Quand j’étais enfant je trouvais tout normal. Ma mère m’enfermait régulièrement dans la cave, dans le noir complet. Je trouvais ça normal.
La cave était située sur le palier. Chaque appartement disposait de ce petit réduit où l’on pouvait caser tout ce qui encombrait, les balais, le seau, la serpillère, et moi. Au début des années soixante j’étais une petite chose à peine débarquée, mais j’étais tellement furieux que je donnais des coups de pied dans la porte pendant des heures, ou ce qui me semblait des heures, hurlant et trépignant et crachant des larmes de rage. Puis après j’avais peur, je m’asseyais dans un coin, silencieux comme les ombres, guettant son pas à l’extérieur. Peut-être qu’elle allait me laisser là pour toujours ? On ne sait jamais avec les femmes.

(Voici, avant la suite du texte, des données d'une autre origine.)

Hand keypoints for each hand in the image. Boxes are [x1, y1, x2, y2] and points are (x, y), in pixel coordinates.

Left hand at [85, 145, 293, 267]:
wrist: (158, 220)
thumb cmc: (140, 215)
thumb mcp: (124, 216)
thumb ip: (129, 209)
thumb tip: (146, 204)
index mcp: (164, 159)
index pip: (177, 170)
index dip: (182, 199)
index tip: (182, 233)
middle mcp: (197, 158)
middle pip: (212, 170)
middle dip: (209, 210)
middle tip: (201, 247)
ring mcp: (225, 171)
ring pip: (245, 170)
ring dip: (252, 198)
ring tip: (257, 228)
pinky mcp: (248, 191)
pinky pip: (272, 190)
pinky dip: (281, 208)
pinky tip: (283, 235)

Quand je dis que je trouvais ça normal, c’est tout simplement que je n’avais aucun moyen de comparer. Je ne savais pas comment ça se passait pour les autres enfants. On ne parlait pas de ça, à l’école. Car j’allais à l’école, depuis quelque temps. Un jour j’étais sorti de la cour très fier et j’avais annoncé : « J’ai un copain il s’appelle idiot. »
Pour une raison aujourd’hui obscure, je considérais ça comme un titre de gloire. Ça et le fait qu’il savait siffler. Il savait siffler, je ne blague pas. Pourtant lui aussi était haut comme un champignon. Ma mère se livra à une rapide enquête, et il s’avéra que mon copain s’appelait en fait Irridio, comme son père qui était italien. Ce fut une première défaite contre la réalité.

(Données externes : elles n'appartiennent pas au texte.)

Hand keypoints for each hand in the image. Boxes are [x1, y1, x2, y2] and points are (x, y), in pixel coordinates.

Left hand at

Après, j’ai étouffé. Les parois du cou se sont resserrées au milieu de la nuit, une nuit chaude et sèche. Étouffer, j’avais l’habitude. J’étais arrivé sur terre avec une double circulaire du cordon. La double circulaire du cordon laisse des traces : le désir de vivre, d’aller vers la lumière, entraîne la suffocation et la mort possible. Plus on va vers l’air libre, plus on meurt. Les enfants sont décidément une cause de souci.
On étouffait de toute façon, je suppose. Les grands ensembles, comme on les appelait à l’époque, étaient une nouveauté. Enfin, c’est à la télé qu’on parlait de grands ensembles. Maman disait : « la maison », mais la plupart des gens parlaient de cages à lapins. Je croyais que ça avait quelque chose à voir avec le fait que j’étais son petit lapin. Mais ce n’était pas la vraie raison. Avant, personne n’avait pensé à entasser autant d’êtres humains dans des espaces aussi étriqués, sauf peut-être quand on les mettait en prison. Si par exemple ils avaient tué leur femme, ou volé l’argent des impôts.